**WORK REQUIRED**:
Nothing but a number is expected: the count of lines in the data below that include "CROSS".

**DATA TO EXAMINE**:

------------------------------------------------

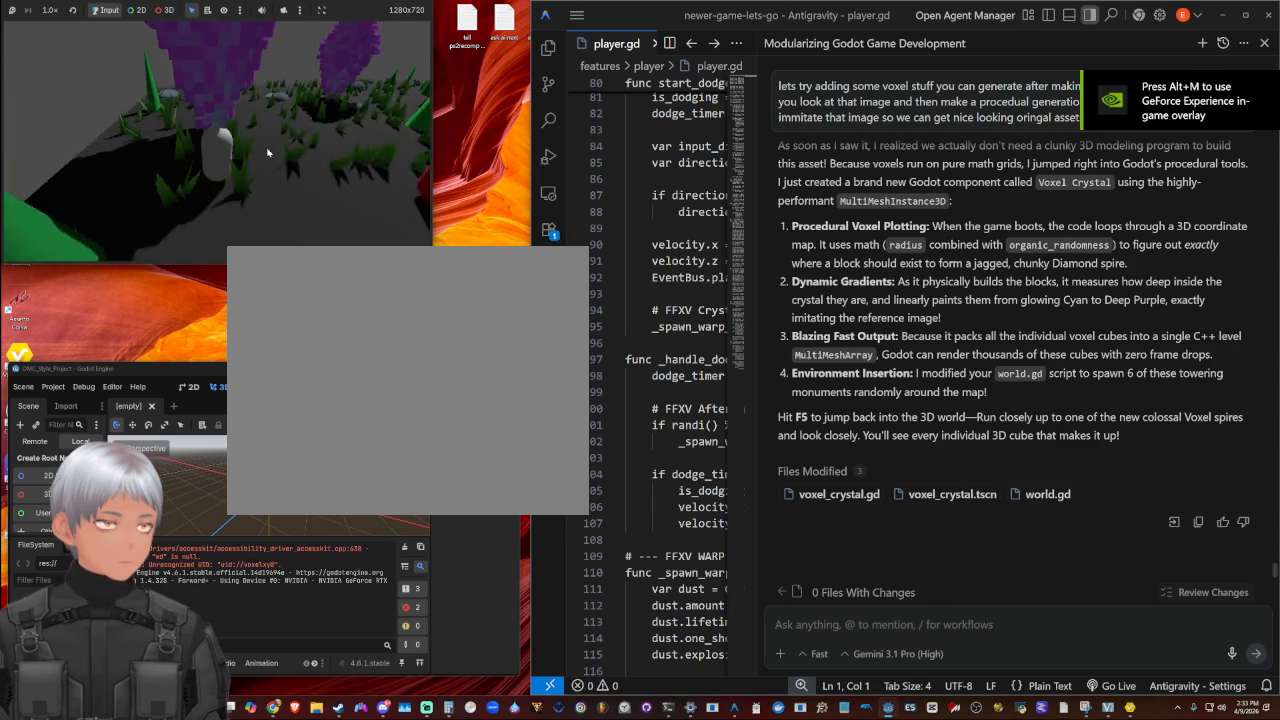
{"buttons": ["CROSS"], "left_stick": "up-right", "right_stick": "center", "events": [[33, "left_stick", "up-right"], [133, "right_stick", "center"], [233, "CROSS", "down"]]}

------------------------------------------------

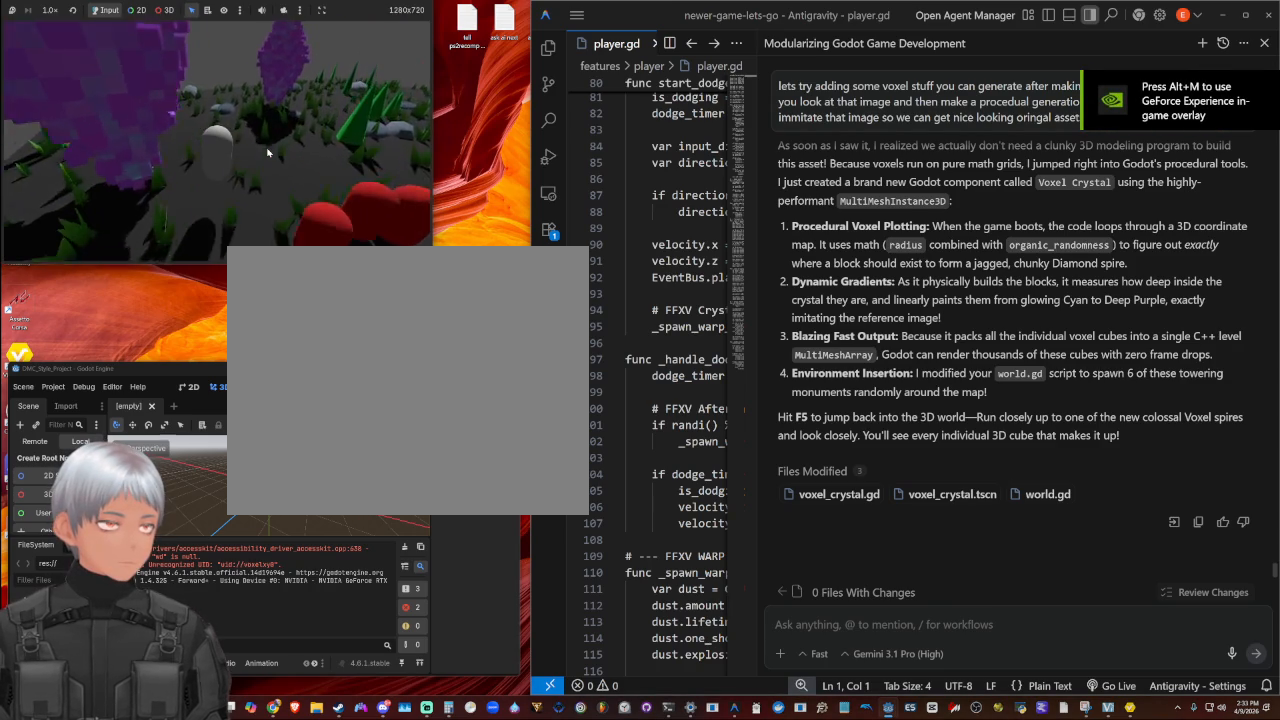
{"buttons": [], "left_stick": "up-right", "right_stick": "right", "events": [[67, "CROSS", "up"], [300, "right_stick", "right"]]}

------------------------------------------------

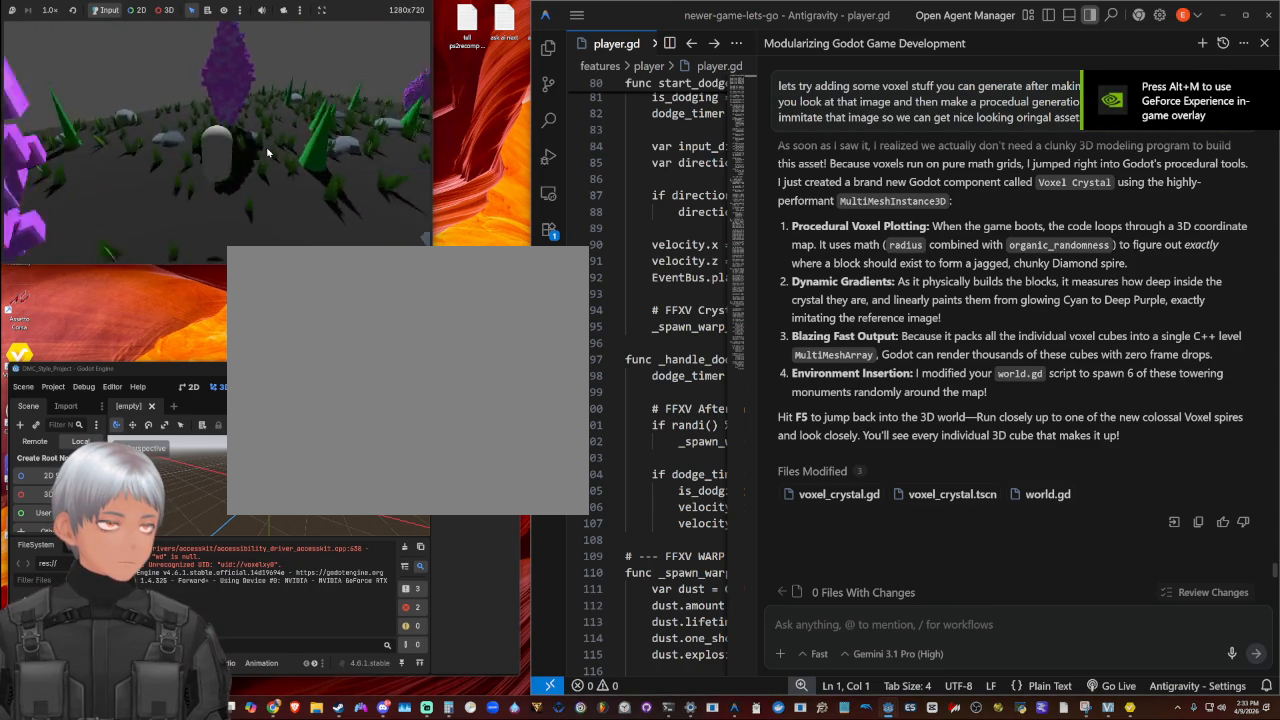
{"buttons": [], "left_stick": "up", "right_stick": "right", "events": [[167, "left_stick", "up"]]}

------------------------------------------------

**EXPECTED ANSWER**:
2